2. What are the biggest challenges these individuals face when it comes to re-entering the labor market?
It’s a little bit puzzling from a policy perspective because our usual answer to everything is more training, more education, yet there’s a significant group [of long-term unemployed] that have plenty of degrees and experience. The barrier here is two-fold. Discrimination against people who are long-term unemployed is rampant. We can do audit studies where we send out identical resumes where the only thing that varies is the level of relevant experience and duration of unemployment. There you see that if someone applies for a job that has a lot of relevant experience but six months or more unemployment, it’s much less likely they’ll get a callback from an interview than someone with no relevant experience but three months of unemployment. That becomes the barrier because employers have a stigma against people who are unemployed and are not even bothering to look.
Another barrier is the economy and the lack of availability of good jobs. This is a problem not only for the long-term unemployed but for everybody. If you imagine there’s a preferential cue that employers want first and foremost to hire people that are short-term unemployed, then if there are only a few jobs, those are the only people that will get jobs. That’s another level of the problem.
The third dimension is the subject of experience for people who are long-term unemployed. For months and months or even years, [these people are] typically being rejected with silence. They don’t even get a response to their application. It takes a real toll emotionally and on their sense of identity and it makes it that much harder to engage in effective job searching, which really requires a lot of confidence.
3. How can higher education institutions help to support these individuals’ re-entry into the workforce?
There are some individuals for which more education, more training, is absolutely helpful and needed, but we shouldn’t think that’s the solution for everybody.
Institutions of higher education can definitely play a role in providing more education to those who need it.
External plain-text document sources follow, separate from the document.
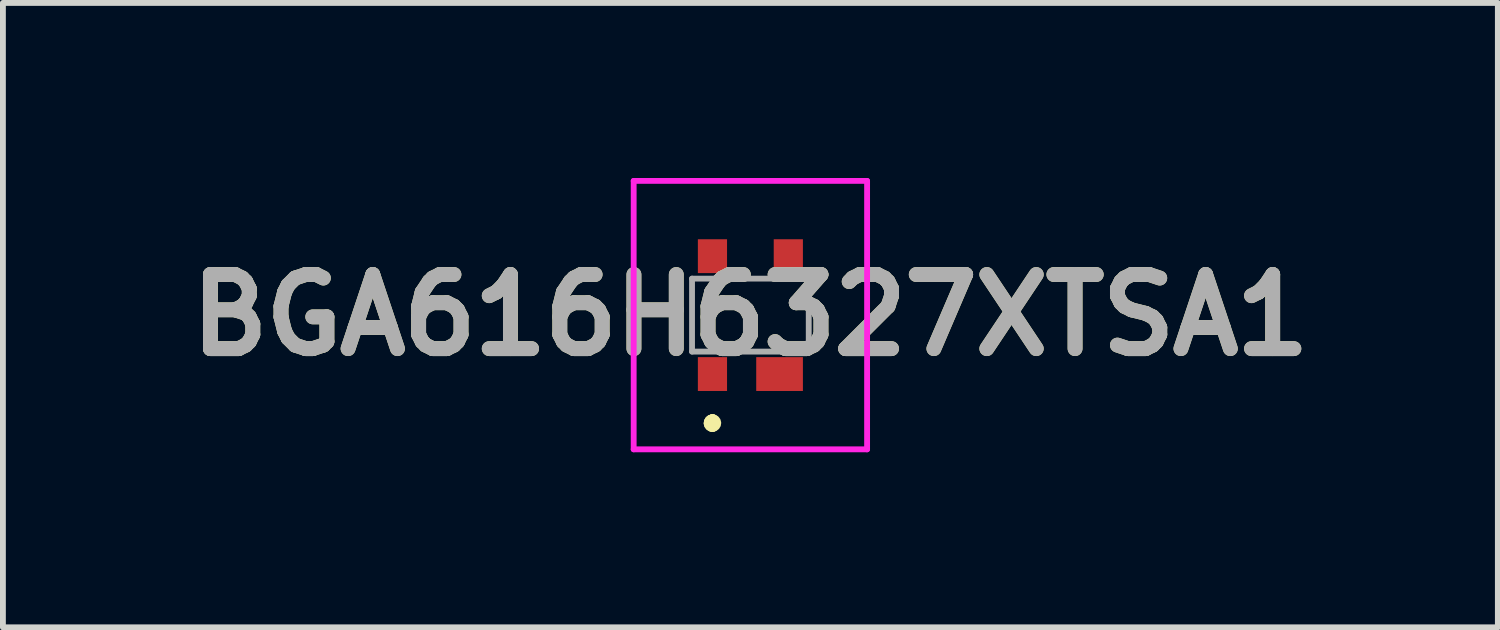
<source format=kicad_pcb>
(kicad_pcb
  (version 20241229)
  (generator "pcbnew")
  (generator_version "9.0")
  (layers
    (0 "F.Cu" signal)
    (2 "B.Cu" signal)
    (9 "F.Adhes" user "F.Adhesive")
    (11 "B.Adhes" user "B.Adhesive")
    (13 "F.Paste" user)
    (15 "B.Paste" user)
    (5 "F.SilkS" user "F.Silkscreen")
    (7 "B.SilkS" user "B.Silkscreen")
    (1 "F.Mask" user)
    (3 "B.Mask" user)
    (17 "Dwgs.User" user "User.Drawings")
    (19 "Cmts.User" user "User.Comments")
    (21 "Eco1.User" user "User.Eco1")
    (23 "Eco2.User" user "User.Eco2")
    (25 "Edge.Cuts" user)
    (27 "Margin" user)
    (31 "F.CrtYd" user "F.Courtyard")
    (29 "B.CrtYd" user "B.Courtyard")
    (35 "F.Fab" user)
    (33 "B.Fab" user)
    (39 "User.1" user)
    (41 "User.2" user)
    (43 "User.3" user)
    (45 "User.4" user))
  (footprint "BGA616H6327XTSA1"
    (layer "F.Cu")
    (at 9.809 2.35)
    (property "Reference" "BGA616H6327XTSA1" (at 0 0 0) (layer "F.SilkS") (effects (font (size 1.27 1.27) (thickness 0.254))))
    (attr smd)
    (fp_line (start -0.65 1.8) (end -0.65 1.8) (stroke (width 0.2) (type solid)) (layer "F.SilkS"))
    (fp_line (start -0.65 1.8) (end -0.65 1.8) (stroke (width 0.2) (type solid)) (layer "F.SilkS"))
    (fp_line (start -0.65 1.9) (end -0.65 1.9) (stroke (width 0.2) (type solid)) (layer "F.SilkS"))
    (fp_arc (start -0.65 1.8) (mid -0.6 1.85) (end -0.65 1.9) (stroke (width 0.2) (type solid)) (layer "F.SilkS"))
    (fp_arc (start -0.65 1.9) (mid -0.7 1.85) (end -0.65 1.8) (stroke (width 0.2) (type solid)) (layer "F.SilkS"))
    (fp_arc (start -0.65 1.9) (mid -0.7 1.85) (end -0.65 1.8) (stroke (width 0.2) (type solid)) (layer "F.SilkS"))
    (fp_line (start -2 -2.3) (end 2 -2.3) (stroke (width 0.1) (type solid)) (layer "F.CrtYd"))
    (fp_line (start -2 2.3) (end -2 -2.3) (stroke (width 0.1) (type solid)) (layer "F.CrtYd"))
    (fp_line (start 2 -2.3) (end 2 2.3) (stroke (width 0.1) (type solid)) (layer "F.CrtYd"))
    (fp_line (start 2 2.3) (end -2 2.3) (stroke (width 0.1) (type solid)) (layer "F.CrtYd"))
    (fp_line (start -1 -0.625) (end -1 0.625) (stroke (width 0.1) (type solid)) (layer "F.Fab"))
    (fp_line (start -1 0.625) (end 1 0.625) (stroke (width 0.1) (type solid)) (layer "F.Fab"))
    (fp_line (start 1 -0.625) (end -1 -0.625) (stroke (width 0.1) (type solid)) (layer "F.Fab"))
    (fp_line (start 1 0.625) (end 1 -0.625) (stroke (width 0.1) (type solid)) (layer "F.Fab"))
    (fp_text user "${REFERENCE}" (at 0 0 0) (layer "F.Fab") (effects (font (size 1.27 1.27) (thickness 0.254))))
    (pad "1" smd rect (at -0.65 1.01) (size 0.5 0.58) (layers "F.Cu" "F.Mask" "F.Paste"))
    (pad "2" smd rect (at 0.5 1.01 90) (size 0.58 0.8) (layers "F.Cu" "F.Mask" "F.Paste"))
    (pad "3" smd rect (at 0.65 -1.01) (size 0.5 0.58) (layers "F.Cu" "F.Mask" "F.Paste"))
    (pad "4" smd rect (at -0.65 -1.01) (size 0.5 0.58) (layers "F.Cu" "F.Mask" "F.Paste")))
  (gr_rect
    (start -3 -3)
    (end 22.618 7.7)
    (stroke (width 0.1) (type default))
    (fill no)
    (layer "Edge.Cuts")))
</source>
For those who already have the education and are long-term unemployed, institutions can provide a way to certify the currency of their skill. Imagine you’re a 60-year-old engineer and you’ve been out of work for eight months. Employers may start worrying, “Are you still up to date? Are you still able to engage with the latest technology?”
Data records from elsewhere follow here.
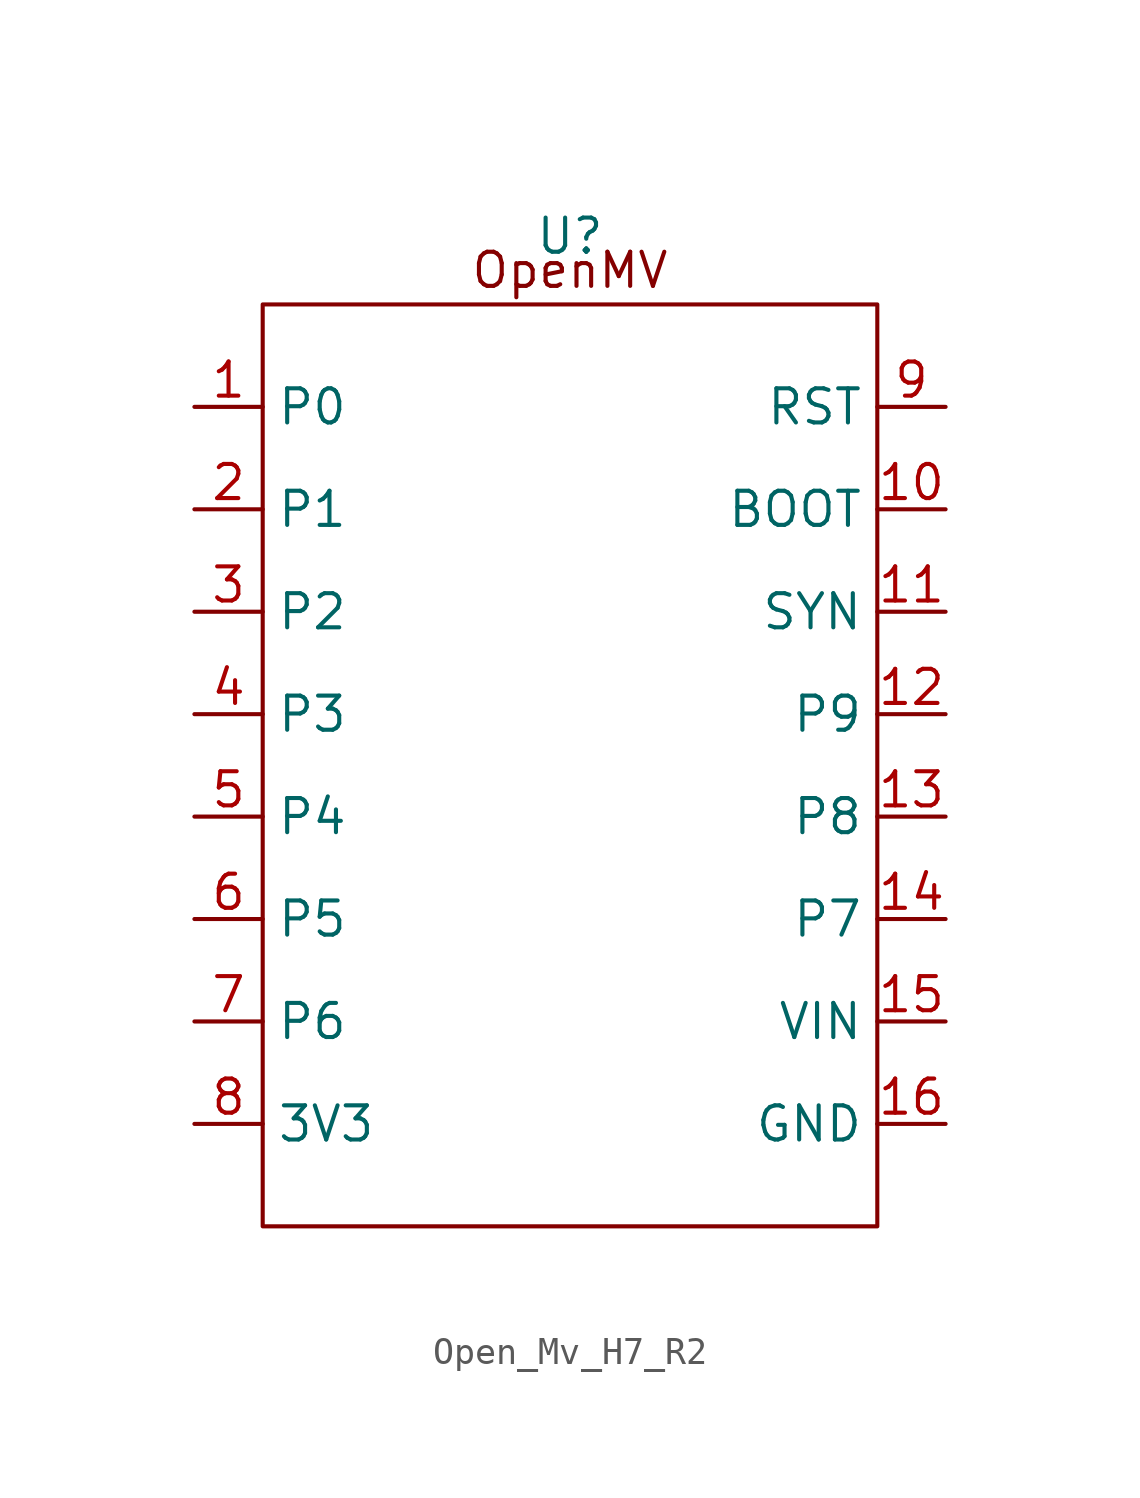
<source format=kicad_sym>
(kicad_symbol_lib
  (version 20220914)
  (generator kicad_symbol_editor)
  (symbol "Open_Mv_H7_R2"
    (property "Reference" "U"
      (at 0 19.05 0)
      (effects (font (size 1.27 1.27))))
    (property "Value" ""
      (at 0 0 0)
      (effects (font (size 1.27 1.27))))
    (symbol "Open_Mv_H7_R2_0_0"
      (text "" (at 3.81 11.43 0) (effects (font (size 1.27 1.27)))))
    (symbol "Open_Mv_H7_R2_0_1"
      (rectangle (start -11.43 16.51) (end 11.43 -17.78) (stroke (width 0) (type default)) (fill (type none))))
    (symbol "Open_Mv_H7_R2_1_1"
      (text "OpenMV" (at 0 17.78 0) (effects (font (size 1.27 1.27))))
      (pin bidirectional line (at -13.97 12.7 0) (length 2.54) (name "P0" (effects (font (size 1.27 1.27)))) (number "1" (effects (font (size 1.27 1.27)))))
      (pin input line (at 13.97 8.89 180) (length 2.54) (name "BOOT" (effects (font (size 1.27 1.27)))) (number "10" (effects (font (size 1.27 1.27)))))
      (pin output line (at 13.97 5.08 180) (length 2.54) (name "SYN" (effects (font (size 1.27 1.27)))) (number "11" (effects (font (size 1.27 1.27)))))
      (pin bidirectional line (at 13.97 1.27 180) (length 2.54) (name "P9" (effects (font (size 1.27 1.27)))) (number "12" (effects (font (size 1.27 1.27)))))
      (pin bidirectional line (at 13.97 -2.54 180) (length 2.54) (name "P8" (effects (font (size 1.27 1.27)))) (number "13" (effects (font (size 1.27 1.27)))))
      (pin bidirectional line (at 13.97 -6.35 180) (length 2.54) (name "P7" (effects (font (size 1.27 1.27)))) (number "14" (effects (font (size 1.27 1.27)))))
      (pin power_in line (at 13.97 -10.16 180) (length 2.54) (name "VIN" (effects (font (size 1.27 1.27)))) (number "15" (effects (font (size 1.27 1.27)))))
      (pin power_in line (at 13.97 -13.97 180) (length 2.54) (name "GND" (effects (font (size 1.27 1.27)))) (number "16" (effects (font (size 1.27 1.27)))))
      (pin bidirectional line (at -13.97 8.89 0) (length 2.54) (name "P1" (effects (font (size 1.27 1.27)))) (number "2" (effects (font (size 1.27 1.27)))))
      (pin bidirectional line (at -13.97 5.08 0) (length 2.54) (name "P2" (effects (font (size 1.27 1.27)))) (number "3" (effects (font (size 1.27 1.27)))))
      (pin bidirectional line (at -13.97 1.27 0) (length 2.54) (name "P3" (effects (font (size 1.27 1.27)))) (number "4" (effects (font (size 1.27 1.27)))))
      (pin bidirectional line (at -13.97 -2.54 0) (length 2.54) (name "P4" (effects (font (size 1.27 1.27)))) (number "5" (effects (font (size 1.27 1.27)))))
      (pin bidirectional line (at -13.97 -6.35 0) (length 2.54) (name "P5" (effects (font (size 1.27 1.27)))) (number "6" (effects (font (size 1.27 1.27)))))
      (pin bidirectional line (at -13.97 -10.16 0) (length 2.54) (name "P6" (effects (font (size 1.27 1.27)))) (number "7" (effects (font (size 1.27 1.27)))))
      (pin power_out line (at -13.97 -13.97 0) (length 2.54) (name "3V3" (effects (font (size 1.27 1.27)))) (number "8" (effects (font (size 1.27 1.27)))))
      (pin input line (at 13.97 12.7 180) (length 2.54) (name "RST" (effects (font (size 1.27 1.27)))) (number "9" (effects (font (size 1.27 1.27))))))))
</source>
If there was a way to certify, by a legitimate recognized institution of higher education, that you possess those skills, that would serve an important signaling role to employers that this is a qualified candidate.
4. Is there space for helping people transition into new industries as well?
In some cases, people want to change careers but often don’t have the tools or the background to understand what the new career requires or what the new career would be like. There’s a need for more support for people who are transitioning careers. Institutions of higher education can step in as well. They typically have career offices for their students, and those offices could do a more proactive job for the alumni, and the wider community as well, in providing a place to help transition into new careers.
5. Is there anything you’d like to add about better supporting the long-term unemployed, and the role higher education institutions can play in this outcome?
In terms of long-term unemployment, we’re at record rates. Today, about one out of three unemployed persons is long-term unemployed. For all the improvements the labor market has made over the last few years, that number is still astronomically high by historical standards. We do need to keep our eye on the ball with this issue. Higher education can play different roles, and needs to think of new, creative ways to step in.
This interview has been edited for length.